> _Problem requirements_: Output every line of the entries from the line containing "- [Distribution archive" through the last, exactly, with no other content.

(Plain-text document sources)
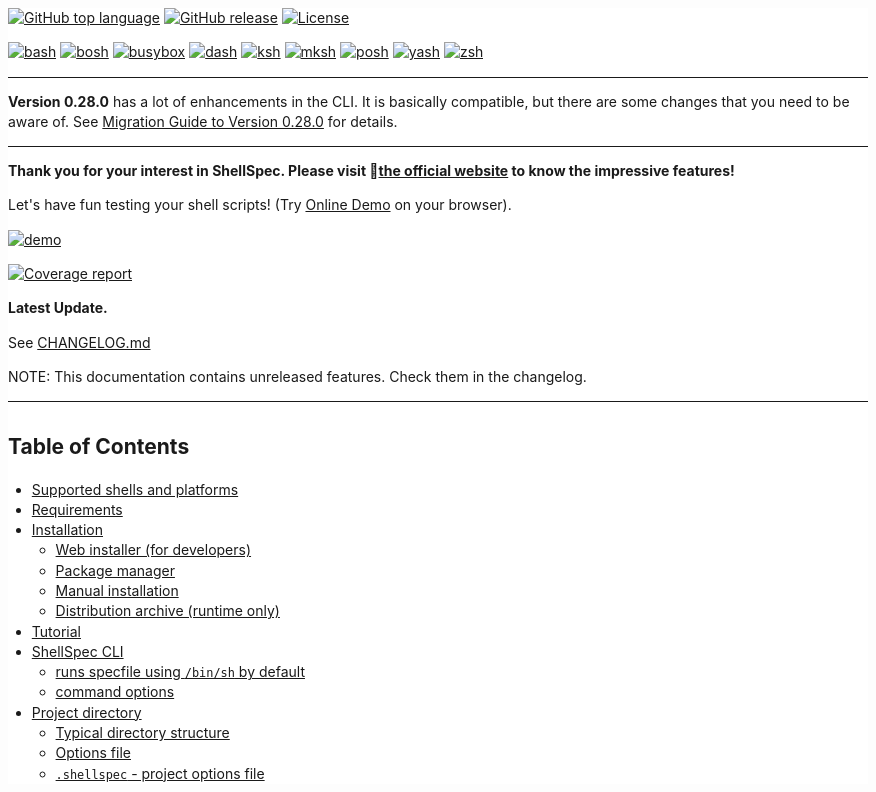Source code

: [![GitHub top language](https://img.shields.io/github/languages/top/shellspec/shellspec.svg?style=flat-square)](https://github.com/shellspec/shellspec/search?l=Shell)
[![GitHub release](https://img.shields.io/github/release/shellspec/shellspec.svg?style=flat-square)](https://github.com/shellspec/shellspec/releases/latest)
[![License](https://img.shields.io/github/license/shellspec/shellspec.svg?style=flat-square)](https://github.com/shellspec/shellspec/blob/master/LICENSE)

[![bash](https://img.shields.io/badge/bash-&ge;2.03-lightgrey.svg?style=flat)](https://www.gnu.org/software/bash/)
[![bosh](https://img.shields.io/badge/bosh-&ge;2018%2F10%2F07-lightgrey.svg?style=flat)](http://schilytools.sourceforge.net/bosh.html)
[![busybox](https://img.shields.io/badge/busybox-&ge;1.20.0-lightgrey.svg?style=flat)](https://www.busybox.net/)
[![dash](https://img.shields.io/badge/dash-&ge;0.5.4-lightgrey.svg?style=flat)](http://gondor.apana.org.au/~herbert/dash/)
[![ksh](https://img.shields.io/badge/ksh-&ge;93s-lightgrey.svg?style=flat)](http://kornshell.org)
[![mksh](https://img.shields.io/badge/mksh-&ge;R28-lightgrey.svg?style=flat)](http://www.mirbsd.org/mksh.htm)
[![posh](https://img.shields.io/badge/posh-&ge;0.3.14-lightgrey.svg?style=flat)](https://salsa.debian.org/clint/posh)
[![yash](https://img.shields.io/badge/yash-&ge;2.29-lightgrey.svg?style=flat)](https://yash.osdn.jp/)
[![zsh](https://img.shields.io/badge/zsh-&ge;3.1.9-lightgrey.svg?style=flat)](https://www.zsh.org/)

----

**Version 0.28.0** has a lot of enhancements in the CLI. It is basically compatible, but there are some changes that you need to be aware of. See [Migration Guide to Version 0.28.0](https://github.com/shellspec/shellspec/wiki/Migration-Guide-to-Version-0.28.0) for details.

----

**Thank you for your interest in ShellSpec. Please visit 🚩[the official website](https://shellspec.info/) to know the impressive features!**

Let's have fun testing your shell scripts! (Try [Online Demo](https://shellspec.info/demo) on your browser).

[![demo](docs/demo.gif)](https://shellspec.info/demo)

[![Coverage report](docs/coverage.png)](https://circleci.com/api/v1.1/project/github/shellspec/shellspec/latest/artifacts/0/coverage/index.html?branch=master)

**Latest Update.**

See [CHANGELOG.md](CHANGELOG.md)

NOTE: This documentation contains unreleased features. Check them in the changelog.

----

## Table of Contents 

- [Supported shells and platforms](#supported-shells-and-platforms)
- [Requirements](#requirements)
- [Installation](#installation)
  - [Web installer (for developers)](#web-installer-for-developers)
  - [Package manager](#package-manager)
  - [Manual installation](#manual-installation)
  - [Distribution archive (runtime only)](#distribution-archive-runtime-only)
- [Tutorial](#tutorial)
- [ShellSpec CLI](#shellspec-cli)
  - [runs specfile using `/bin/sh` by default](#runs-specfile-using-binsh-by-default)
  - [command options](#command-options)
- [Project directory](#project-directory)
  - [Typical directory structure](#typical-directory-structure)
  - [Options file](#options-file)
  - [`.shellspec` - project options file](#shellspec---project-options-file)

> _Result for this exercise_:
  - [Distribution archive (runtime only)](#distribution-archive-runtime-only)
- [Tutorial](#tutorial)
- [ShellSpec CLI](#shellspec-cli)
  - [runs specfile using `/bin/sh` by default](#runs-specfile-using-binsh-by-default)
  - [command options](#command-options)
- [Project directory](#project-directory)
  - [Typical directory structure](#typical-directory-structure)
  - [Options file](#options-file)
  - [`.shellspec` - project options file](#shellspec---project-options-file)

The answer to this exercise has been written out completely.